Il naît le 28 août 1892 en Russie, à Taganrog. Inquiété pour propagande antitsariste, il s’exile d’abord en Allemagne, où il suit l’enseignement du philosophe Edmund Husserl et du mathématicien David Hilbert à Göttingen jusqu’en 1911, puis en France, où il suit les cours de l’historien des religions François Picavet à l’École pratique des hautes études (E.P.H.E.) et du philosophe Henri Bergson au Collège de France. Directeur d’études à l’E.P.H.E. (cinquième section des sciences religieuses et sixième section des sciences économiques et sociales), il devient, à partir de 1955, membre de l’Institute for Advanced Study de Princeton, après avoir défendu l’action de la France libre pendant la Seconde Guerre mondiale, à l’École libre des hautes études qu’il a fondée à New York.

L’unité de la pensée

Dans les années 1920, Alexandre Koyré étudie la mystique spéculative comme itinéraire intellectuel vers Dieu, conçu comme fusion avec un Absolu transcendant dans la mystique allemande ou comme adoration de l’Infini immanent dans la mystique française. Puis, à partir des années 1930, il poursuit l’étude de la pensée scientifique à l’âge classique (XVIe-XVIIe siècles).
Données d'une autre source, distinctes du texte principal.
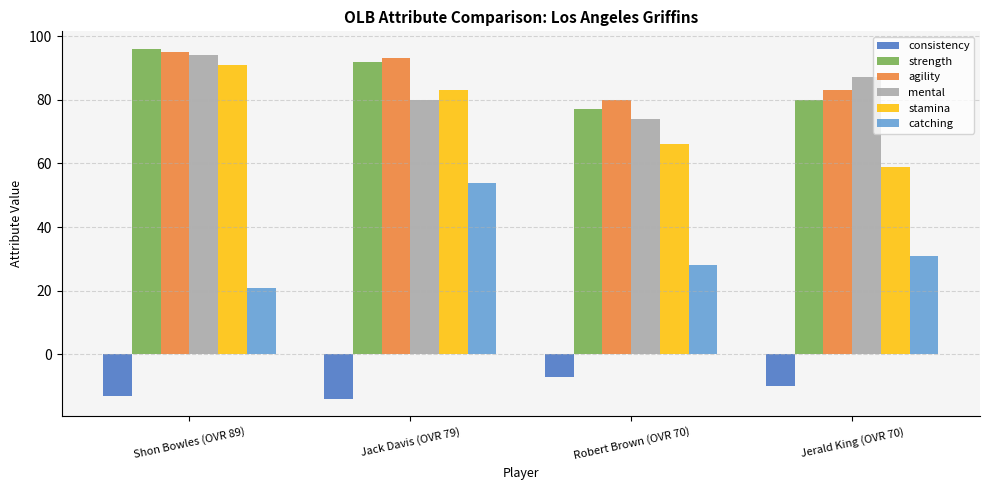

Reading left to right, list all the values displayed in this chart.

consistency: -13	-14	-7	-10
strength: 96	92	77	80
agility: 95	93	80	83
mental: 94	80	74	87
stamina: 91	83	66	59
catching: 21	54	28	31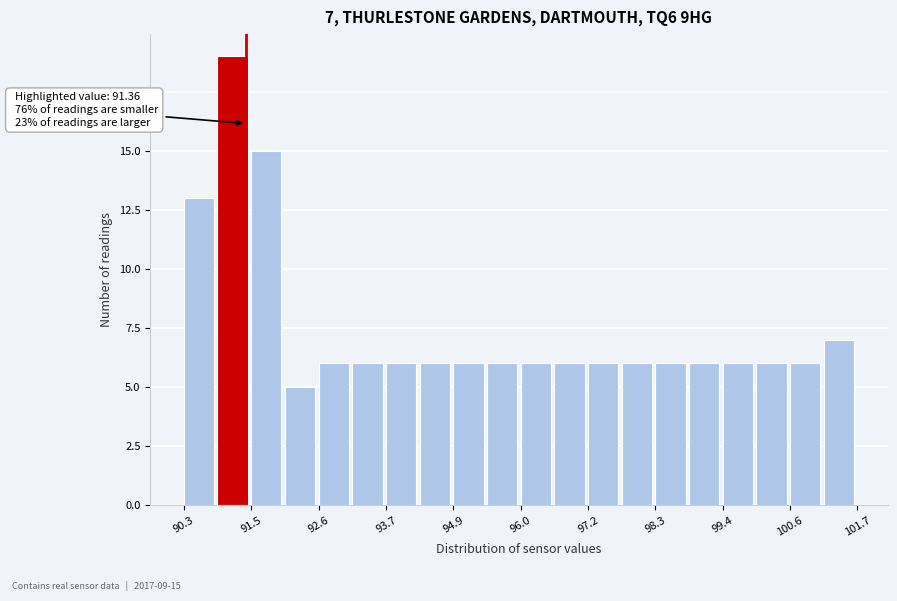

Around what value on the x-axis is the tallest bar? Give the approximate position of its centre, as read against the axis.

91.2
S’il s’était d’abord attaché à montrer comment la pensée scientifique posait des problèmes métaphysiques, notamment l’astronomie copernicienne à la mystique de Jakob Boehme, il s’est ensuite employé à identifier les intuitions métaphysiques qui sont au cœur des grandes théories scientifiques et les structurent. La conviction profonde de Koyré est qu’il existe une unité de la pensée qui transcende sa division en disciplines autonomes et qu’il appartient à l’historien de rétablir. L’unité de la pensée qu’il a entrepris de reconstituer est celle du platonisme qu’il étudia dans ses variantes successives en philosophie et en physique du XIe siècle au début du XIXe siècle, soit de saint Anselme à Hegel. C’est dans ce cadre, dominé, pense-t-il, par l’opposition du platonisme (l’imposition de formes mathématiques à la réalité empirique) et de l’aristotélisme (l’observation logique des faits empiriques), que s’inscrit la révolution scientifique des XVIe-XVIIe siècles.
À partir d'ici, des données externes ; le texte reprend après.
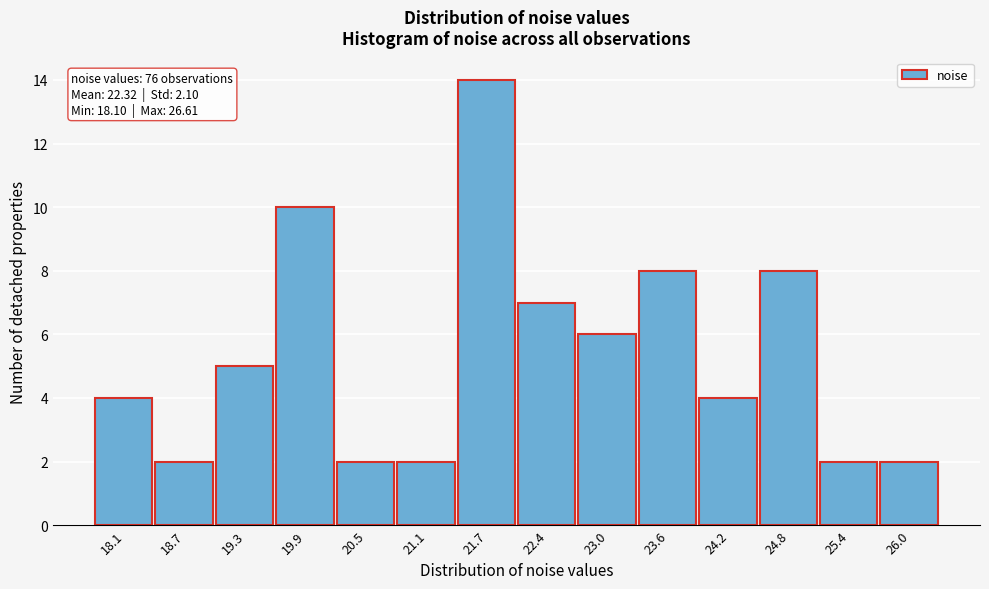

Reading left to right, what are all the values shown in this chart?

18.1=4	18.7=2	19.3=5	19.9=10	20.5=2	21.1=2	21.7=14	22.4=7	23.0=6	23.6=8	24.2=4	24.8=8	25.4=2	26.0=2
Pour Koyré, l’émergence de la physique classique fut une révolution au sens littéral du terme puisqu’elle a substitué une science platonicienne à la science aristotélicienne qui l’avait supplantée. Il l’a définie par deux traits caractéristiques. D’une part, elle a détruit le cosmos géocentrique grec et anthropocentrique médiéval, conçu comme un tout fini et ordonné de valeurs et d’êtres. D’autre part, elle a géométrisé l’espace, étendue désormais homogène et infinie d’un univers qui n’est plus unifié par son créateur mais par la seule identité de ses lois et de ses éléments ultimes.